Researchers from Austria, Czech Republic, Germany, Greece, and Singapore jointly developed a new type of MIP-based material for optical sensors. It is based on a composite film architecture that comprises MIP nanoparticles loaded into a photo-crosslinked hydrogel polymer network. The composite film can swell in liquid environments and thus provides a highly open three-dimensional structure that can accommodate large amounts of affinity captured analyte. In addition, the composite film serves as an optical waveguide which can be utilized for extremely accurate optical probing of target analyte binding. The composite MIP film can be prepared by using simple techniques such as dip-coating, spin-coating, or injection printing and it can be structured by standard photo-lithographical means.
The optical waveguide mode spectroscopy (OWS) was implemented by using a Kretschmann configuration of attenuated total reflection method for the detection of molecular binding events in the composite film.
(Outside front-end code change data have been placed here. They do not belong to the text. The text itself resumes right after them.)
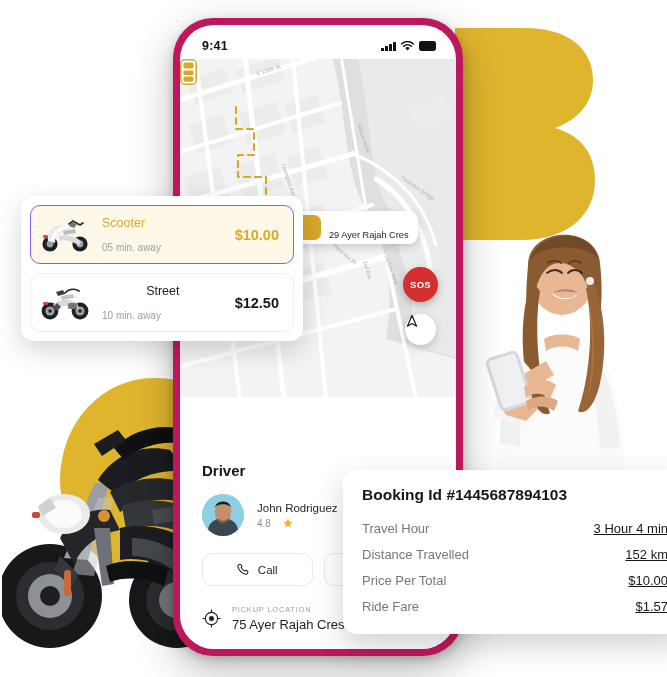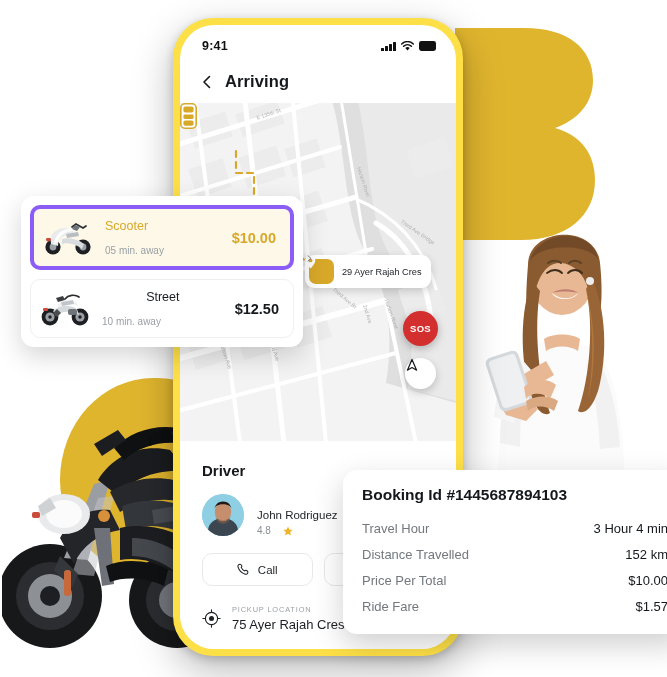--- a/index.html
+++ b/index.html
@@ -35,7 +35,7 @@
   .phone {
     position: absolute; left: 173px; top: 18px;
     width: 290px; height: 638px;
-    background: #fde047;
+    background: #be185d;
     border-radius: 40px;
     box-shadow: 0 14px 40px rgba(0,0,0,.28), 0 3px 10px rgba(0,0,0,.18);
     z-index: 5;

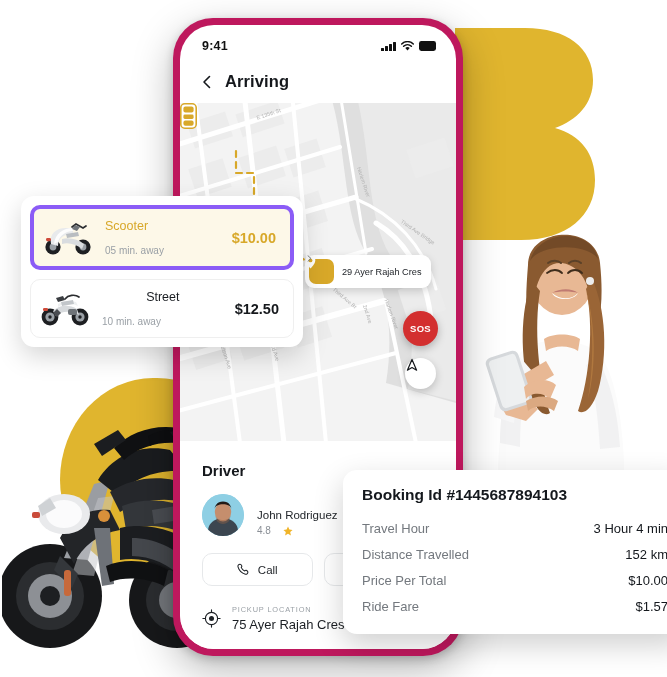--- a/index.html
+++ b/index.html
@@ -215,12 +215,6 @@
         </div>
       </div>
 
-      <div class="navbar">
-        <svg class="chev-back" viewBox="0 0 14 14">
-          <path d="M9.5 1.5 L4 7 L9.5 12.5" stroke="#15181c" stroke-width="1.6" fill="none" stroke-linecap="round" stroke-linejoin="round"></path>
-        </svg>
-        <span class="navtitle">Arriving</span>
-      </div>
 
       <div class="map">
         <svg viewBox="0 0 276 338" width="276" height="338">

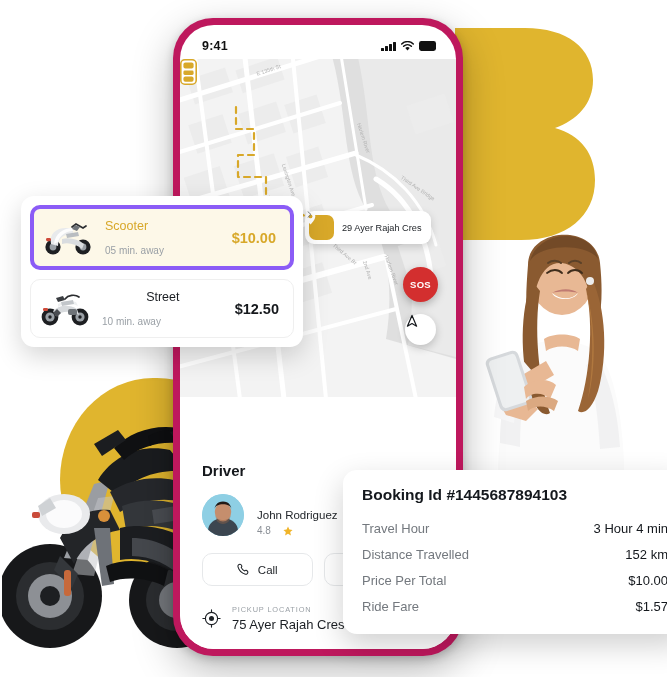--- a/index.html
+++ b/index.html
@@ -126,7 +126,7 @@
     display: flex; align-items: center; gap: 11px;
     border-radius: 10px; padding: 10px 14px 10px 8px;
   }
-  .vrow.sel { background: #FDF8E8; border: 4px solid #8b5cf6; }
+  .vrow.sel { background: #FDF8E8; border: 1px solid #8b5cf6; }
   .vrow.plain { border: 1px solid #efefef; margin-top: 9px; }
   .vinfo { flex: 1; min-width: 0; }
   .vname { font-size: 12.5px; }

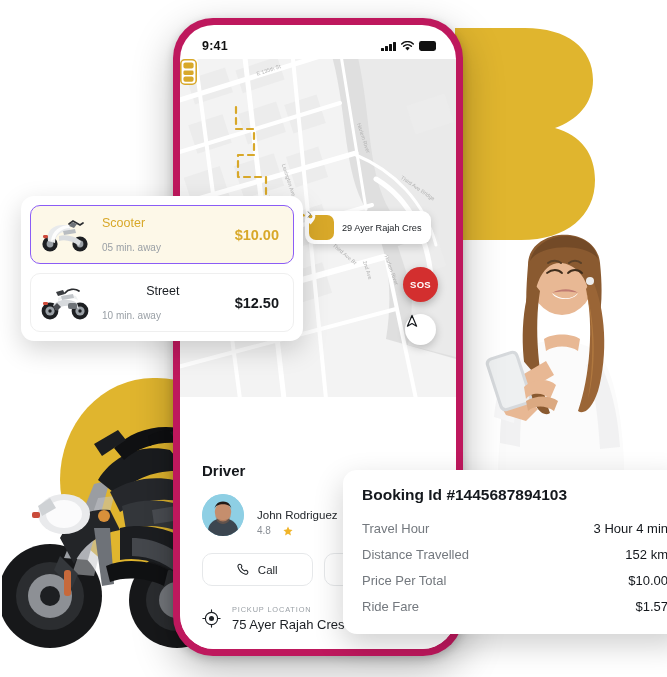--- a/index.html
+++ b/index.html
@@ -69,8 +69,8 @@
   .car-marker { position: absolute; left: 41px; top: 18px; width: 17px; height: 26px; z-index: 3; }
 
   .dest-pill {
-    position: absolute; left: 125px; top: 152px; z-index: 4;
-    display: flex; align-items: center; gap: 8px;
+    position: absolute; left: 112px; top: 152px; z-index: 4;
+    display: flex; align-items: flex-end; gap: 8px;
     background: #fff; border-radius: 9px; padding: 4px 9px 4px 4px;
     box-shadow: 0 3px 9px rgba(0,0,0,.17);
   }

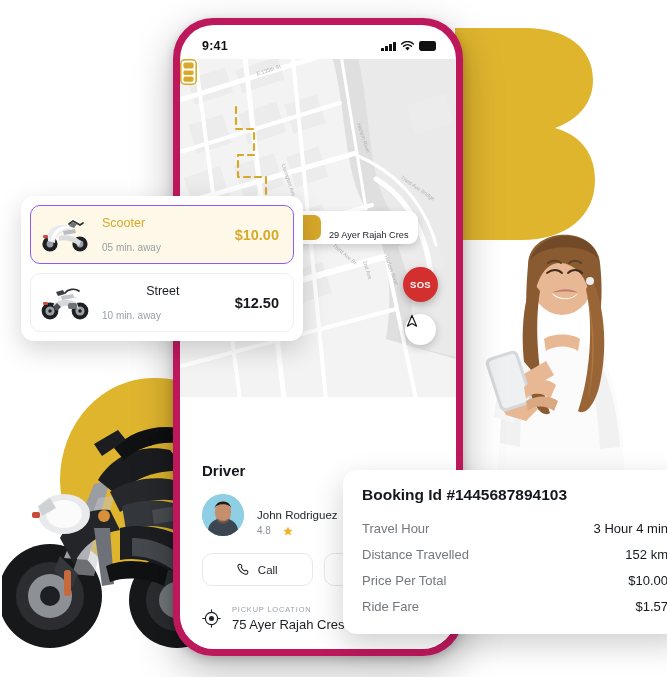--- a/index.html
+++ b/index.html
@@ -100,7 +100,7 @@
     padding: 19px 22px 0; z-index: 6;
   }
   .sheet-title { font-size: 15px; font-weight: 700; color: #15181c; }
-  .driver-row { display: flex; align-items: flex-end; gap: 13px; margin-top: 15px; }
+  .driver-row { display: flex; align-items: center; gap: 13px; margin-top: 15px; }
   .avatar { width: 42px; height: 42px; border-radius: 50%; overflow: hidden;
             background: #8ecfe4; flex: none; position: relative; }
   .dname { font-size: 11.5px; color: #23272c; font-weight: 400; }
This approach combines the advantages of large binding capacity with label-free readout method based on direct measurement of binding-induced refractive index changes. The potential of this approach is demonstrated by using well-characterized MIP nanoparticles that were imprinted with L-Boc-phenylalanine-anilide (L-BFA which is water-insoluble amino acid derivative) and trapped in synthetic poly(N-isopropylacrylamide)-based hydrogel. Good specificity of the sensor and the limit of detection of 2 µM were achieved and the analysis required only 10 minutes.
These results open a new door to the development of the next generation of MIP sensors capable of multi-analyte and reference-compensated measurements.